DATA FOR ANALYSIS>
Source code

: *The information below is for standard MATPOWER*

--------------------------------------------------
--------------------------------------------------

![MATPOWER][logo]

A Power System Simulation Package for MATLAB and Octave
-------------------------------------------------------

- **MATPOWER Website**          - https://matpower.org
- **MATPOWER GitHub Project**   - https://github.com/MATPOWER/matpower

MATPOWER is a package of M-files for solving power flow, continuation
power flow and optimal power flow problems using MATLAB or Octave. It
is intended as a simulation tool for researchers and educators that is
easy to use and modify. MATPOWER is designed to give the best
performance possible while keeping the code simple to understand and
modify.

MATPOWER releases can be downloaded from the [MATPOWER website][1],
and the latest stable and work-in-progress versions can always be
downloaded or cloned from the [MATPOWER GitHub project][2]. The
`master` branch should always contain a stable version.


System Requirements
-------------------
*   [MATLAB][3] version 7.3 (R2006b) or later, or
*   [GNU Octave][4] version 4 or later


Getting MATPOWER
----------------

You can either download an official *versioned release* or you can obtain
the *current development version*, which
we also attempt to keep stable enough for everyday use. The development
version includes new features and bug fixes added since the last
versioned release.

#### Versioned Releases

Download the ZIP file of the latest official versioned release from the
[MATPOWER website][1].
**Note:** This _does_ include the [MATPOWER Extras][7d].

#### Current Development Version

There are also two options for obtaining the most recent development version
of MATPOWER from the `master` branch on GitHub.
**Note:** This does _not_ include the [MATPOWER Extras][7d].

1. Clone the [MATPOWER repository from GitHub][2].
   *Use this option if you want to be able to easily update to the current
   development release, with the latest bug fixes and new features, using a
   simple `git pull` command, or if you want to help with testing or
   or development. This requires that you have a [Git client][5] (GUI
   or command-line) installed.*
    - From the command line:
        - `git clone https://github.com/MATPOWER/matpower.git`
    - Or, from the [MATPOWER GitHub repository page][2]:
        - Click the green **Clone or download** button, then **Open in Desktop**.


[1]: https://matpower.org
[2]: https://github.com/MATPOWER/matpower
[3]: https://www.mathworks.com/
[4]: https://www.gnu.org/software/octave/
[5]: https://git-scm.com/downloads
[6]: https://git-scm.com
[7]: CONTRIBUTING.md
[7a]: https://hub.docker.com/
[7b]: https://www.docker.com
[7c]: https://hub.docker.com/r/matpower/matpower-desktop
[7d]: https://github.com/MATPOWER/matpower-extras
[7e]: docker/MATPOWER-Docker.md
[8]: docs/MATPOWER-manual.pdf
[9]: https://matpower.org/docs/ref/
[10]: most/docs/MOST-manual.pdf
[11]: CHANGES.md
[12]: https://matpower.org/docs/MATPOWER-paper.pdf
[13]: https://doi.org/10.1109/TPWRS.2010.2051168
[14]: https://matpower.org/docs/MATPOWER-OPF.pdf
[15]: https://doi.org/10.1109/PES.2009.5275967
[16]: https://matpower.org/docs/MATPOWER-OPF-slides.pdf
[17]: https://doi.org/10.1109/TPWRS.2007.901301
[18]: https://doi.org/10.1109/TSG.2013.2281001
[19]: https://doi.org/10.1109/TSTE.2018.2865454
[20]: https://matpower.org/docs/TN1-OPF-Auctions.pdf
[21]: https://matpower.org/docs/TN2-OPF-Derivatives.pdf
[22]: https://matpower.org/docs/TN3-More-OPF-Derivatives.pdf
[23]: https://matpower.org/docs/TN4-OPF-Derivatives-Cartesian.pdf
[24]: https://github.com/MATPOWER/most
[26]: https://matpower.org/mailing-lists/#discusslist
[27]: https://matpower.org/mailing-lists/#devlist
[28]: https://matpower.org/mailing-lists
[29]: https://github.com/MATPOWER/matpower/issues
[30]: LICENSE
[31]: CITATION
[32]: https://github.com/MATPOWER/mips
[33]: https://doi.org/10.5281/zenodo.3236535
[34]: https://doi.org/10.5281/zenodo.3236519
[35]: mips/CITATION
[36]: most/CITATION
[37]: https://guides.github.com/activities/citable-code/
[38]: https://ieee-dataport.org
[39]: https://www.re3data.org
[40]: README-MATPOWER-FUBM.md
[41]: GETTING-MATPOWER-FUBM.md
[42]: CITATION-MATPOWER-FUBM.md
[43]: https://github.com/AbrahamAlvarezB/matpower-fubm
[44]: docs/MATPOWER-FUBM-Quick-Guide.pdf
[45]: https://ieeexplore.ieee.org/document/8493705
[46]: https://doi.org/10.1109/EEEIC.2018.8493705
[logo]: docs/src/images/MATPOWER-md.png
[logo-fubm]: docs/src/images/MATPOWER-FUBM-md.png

GOAL OF THE EXERCISE> All lines of the records above with the word "Note" in them are to be copied.

TASK RESPONSE>
**Note:** This _does_ include the [MATPOWER Extras][7d].
**Note:** This does _not_ include the [MATPOWER Extras][7d].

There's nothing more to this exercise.